Detecting duplicate audio files

Question

I have snippets of audio that are almost the same that I want to group together (samples 5 and 3 below). There are other portions that are similar, but differ (3 and 4, there is a double drum hit at the end for 3) and completely different ones (sample 8).

How can I group together samples that are almost the same? I tried taking the difference (attempting to minimize it), but that does not work since they are not aligned. I also tried to take audio features like pitch distribution, but since the sounds are similar in pitch those don't get separated well.

The files are available here: https://drive.google.com/drive/folders/14UQQDfIBUNRO_1Pv8bkPf9noi86M7lKd

Answer 1

Here's something that appears to work for the data you are using but may (likely does) have weaknesses when it comes to other data or other sorts of data. But maybe it will be helpful nonetheless.

The basic idea of this solution is to compute the MFCCs of each of the samples to get feature vectors and then find a distance (here just using basic Euclidean distance) between those feature sets with the assumption (which seems to be true for your data) that the least similar samples will have a large distance and the closest will have the least. Here's the code:

import librosa
import scipy
import matplotlib.pyplot as plt

sample3, rate = librosa.load('sample3.wav', sr=None)
sample4, rate = librosa.load('sample4.wav', sr=None)
sample5, rate = librosa.load('sample5.wav', sr=None)
sample8, rate = librosa.load('sample8.wav', sr=None)

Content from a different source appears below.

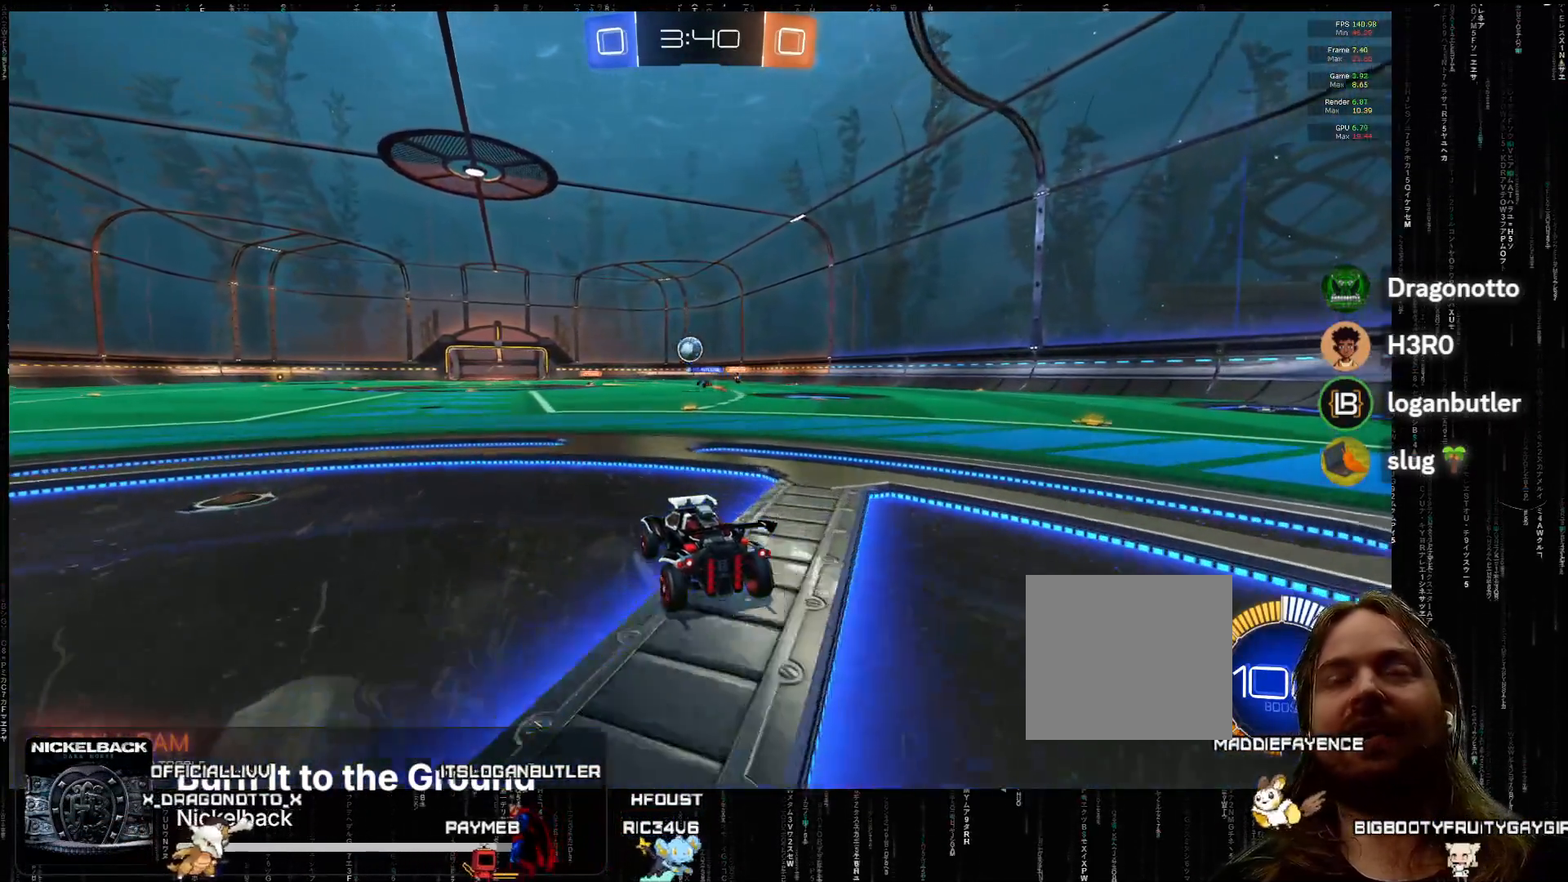
{"buttons": ["R2"], "left_stick": "center", "events": [[83, "left_stick", "right"], [150, "left_stick", "center"], [333, "left_stick", "right"], [433, "left_stick", "center"]]}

# cut the longer sounds to same length as the shortest
len5 = len(sample5)
sample3 = sample3[:len5]
sample4 = sample4[:len5]
sample8 = sample8[:len5]

mf3 = librosa.feature.mfcc(sample3, sr=rate)
mf4 = librosa.feature.mfcc(sample4, sr=rate)
mf5 = librosa.feature.mfcc(sample5, sr=rate)
mf8 = librosa.feature.mfcc(sample8, sr=rate)

# average across the frames. dubious?
amf3 = mf3.mean(axis=0)
amf4 = mf4.mean(axis=0)
amf5 = mf5.mean(axis=0)
amf8 = mf8.mean(axis=0)

f_list = [amf3, amf4, amf5, amf8]

results = []
for i, features_a in enumerate(f_list):
    results.append([])
    for features_b in f_list:
        result = scipy.spatial.distance.euclidean(features_a,
                                                  features_b)
        results[i].append(result)

plt.ion()
fig, ax = plt.subplots()

ax.imshow(results, cmap='gray_r', interpolation='nearest')

spots = [0, 1, 2, 3]
labels = ['s3', 's4', 's5', 's8']
ax.set_xticks(spots)
ax.set_xticklabels(labels)
ax.set_yticks(spots)
ax.set_yticklabels(labels)

The code plots a heatmap of the distances across all the samples. The code is lazy so it both re-computes the elements that are symmetric across the diagonal, which are the same, and the diagonal itself (which should be zero distance) but those are sort of sanity checks as it is nice to see white down the diagonal and that the matrix is symmetric.

The real information is that clip 8 is black against all the other clips (i.e. furthest from them) and clip 3 and clip 5 are the least distant from one another.

This basic idea could be done with a feature vector generated in a different sort of way (e.g. instead of MFCCs, you could use the embeddings from something like YAMNet) or with a different way of finding a distance between the feature vectors.

For the grouping part of what you want to do, you could experimentally work out a threshold on the distance metric below which you would consider a clip to be in the same group as another. With more clips, you could compute all these distances and then hand that distance matrix over to a clustering algorithm (like HDBSCAN) to cluster the clips.